= WORK TO BE COMPLETED =
Repeat exactly, and only, the lines of the entries below from the one with "[233,440,258,450] SIS. ->" through the one with "[199,730,272,744] toegekend. ->", both ends included.

= DATA =
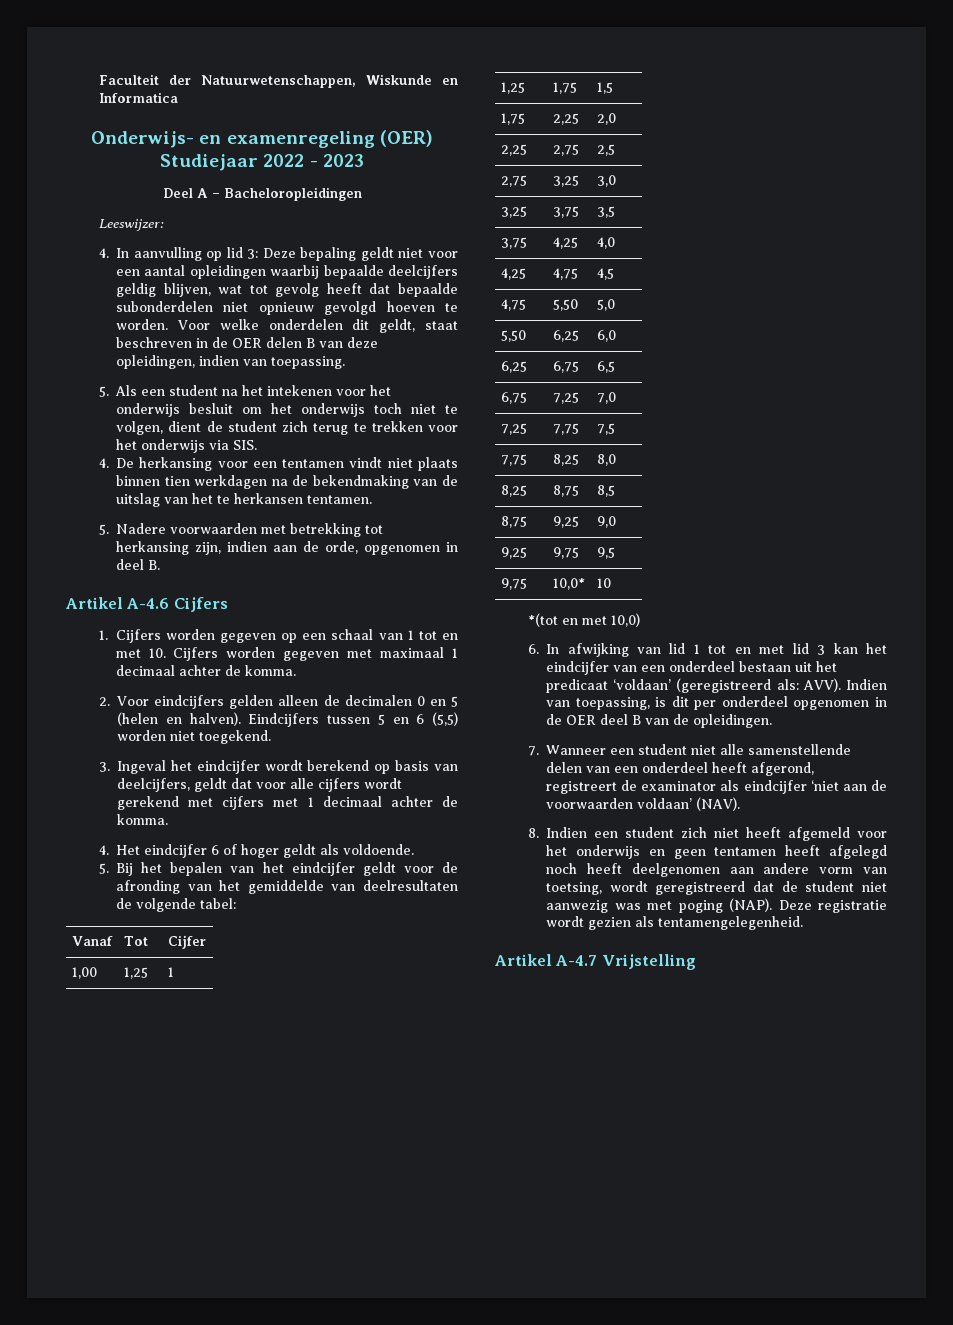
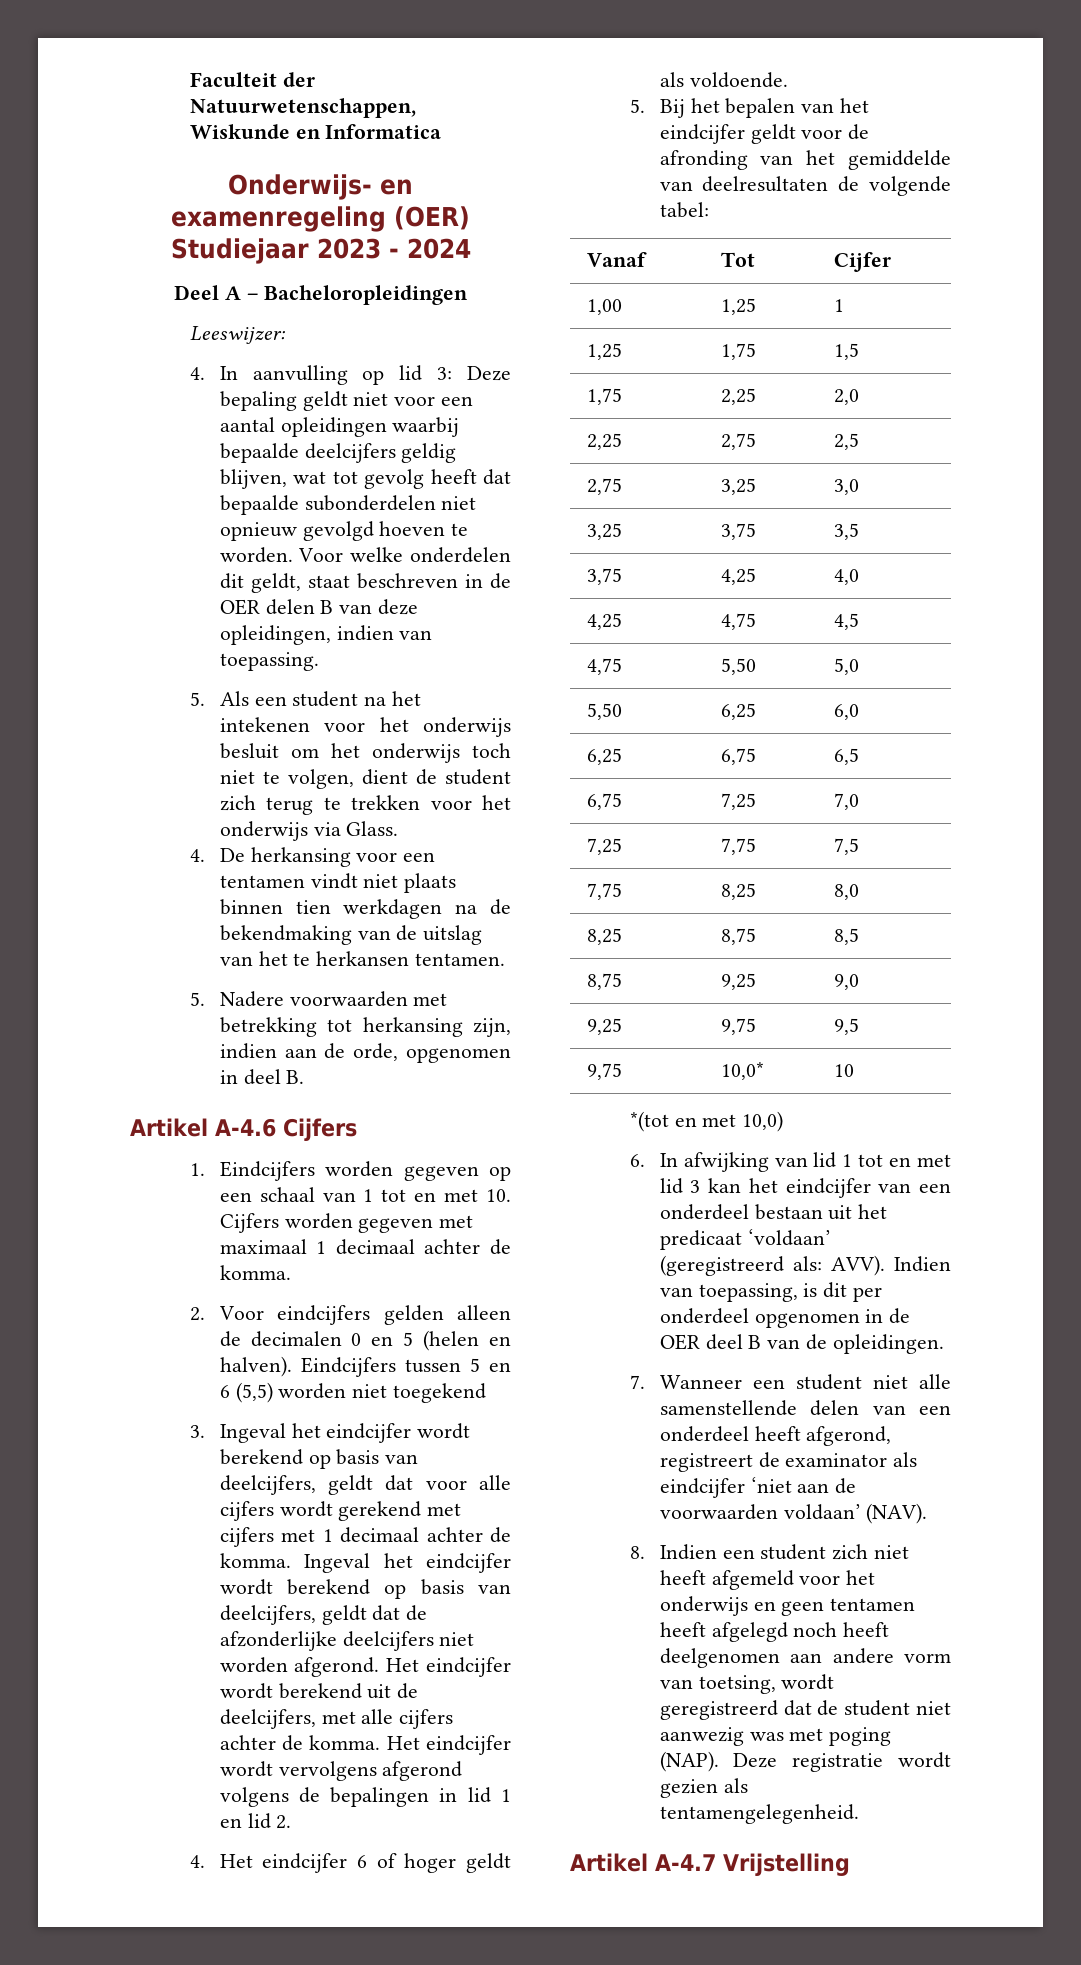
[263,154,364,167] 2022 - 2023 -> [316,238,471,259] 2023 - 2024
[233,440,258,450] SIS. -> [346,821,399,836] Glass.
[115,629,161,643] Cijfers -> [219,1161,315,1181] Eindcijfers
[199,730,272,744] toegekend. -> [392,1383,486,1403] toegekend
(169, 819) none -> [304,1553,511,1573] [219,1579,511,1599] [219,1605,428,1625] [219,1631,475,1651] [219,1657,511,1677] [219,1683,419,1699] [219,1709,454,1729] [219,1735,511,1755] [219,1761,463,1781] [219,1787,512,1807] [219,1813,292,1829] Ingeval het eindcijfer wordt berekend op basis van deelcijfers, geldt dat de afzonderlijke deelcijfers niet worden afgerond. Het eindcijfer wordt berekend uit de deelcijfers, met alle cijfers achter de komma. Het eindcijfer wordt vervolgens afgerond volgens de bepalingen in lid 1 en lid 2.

= YOUR SOLUTION =
[233,440,258,450] SIS. -> [346,821,399,836] Glass.
[115,629,161,643] Cijfers -> [219,1161,315,1181] Eindcijfers
[199,730,272,744] toegekend. -> [392,1383,486,1403] toegekend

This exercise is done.